The writings do not specify the marginal distributions of theta_0 and e_0, let along the joint distribution. The various people writing programs have taken uniform distributions, and independence. Sometimes discrete uniform instead of continuous uniform. Sometimes e_0 is taken from the circle instead of from the sphere.
Minkwe: Pick a large integer K and let delta = (pi/2)/K. Picking an angle t uniformly at random from the finite set {0, delta, 2 delta, ... , pi/2} and calculating 1/2 sin(t)^2 is not much different from picking an angle t uniformly at random from the interval [0, pi/2] and calculating 1/2 sin(t)^2.
Are you saying that Nature uses the first method? Where is it specified in Joy's writing that the angle theta_0 comes from a discrete distribution? What is the value of K?
When the sample size is large enough and the increments between Alice and Bob's angles are small enough, and when you zoom in and look at the graph at, say, 30 degrees, you'll see a small but systematic deviation.
This is the value at 30 degrees, to three decimals: -0.849
(and without any articial discretizations; computed with John Reed's Mathematica code)
This is negative cosine of 30 degrees, to three decimals: -0.866
Fred, Joy: please show us pictures, not of the whole curves (theoretical and experimental), but just the bits between, say, 29 and 31 degrees. On the vertical scale: between -0.9 and -0.8
If you take the measurement angles all to be whole numbers of degrees then all differences between measurement angles are whole numbers too. You can plot just three points on each of the two curves for us.

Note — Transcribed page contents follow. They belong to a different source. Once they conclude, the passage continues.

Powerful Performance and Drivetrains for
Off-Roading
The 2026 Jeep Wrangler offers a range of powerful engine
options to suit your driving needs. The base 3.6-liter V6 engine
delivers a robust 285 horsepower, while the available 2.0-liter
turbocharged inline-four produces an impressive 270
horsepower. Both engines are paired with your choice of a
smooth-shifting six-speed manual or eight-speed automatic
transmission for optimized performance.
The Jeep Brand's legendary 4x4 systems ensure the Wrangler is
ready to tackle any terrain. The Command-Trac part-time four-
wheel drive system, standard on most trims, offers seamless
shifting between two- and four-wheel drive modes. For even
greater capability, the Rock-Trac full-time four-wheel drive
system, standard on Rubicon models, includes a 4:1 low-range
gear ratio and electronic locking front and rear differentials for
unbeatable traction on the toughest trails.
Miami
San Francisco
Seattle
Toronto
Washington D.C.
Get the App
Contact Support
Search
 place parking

Here is an example from http://rpubs.com/gill1109/EPRB2 (minkwe's model in R, upside down). Correlations are computed for differences between Alice and Bob's angles equal to 0 degrees, 7.5 degrees, 15 degrees .... Sample size is 1 million, at each measurement angle pair.. There is *no* unnecessary disretization: this is as accurate as it can get.
The title of the plot should read "negative of two correlation functions".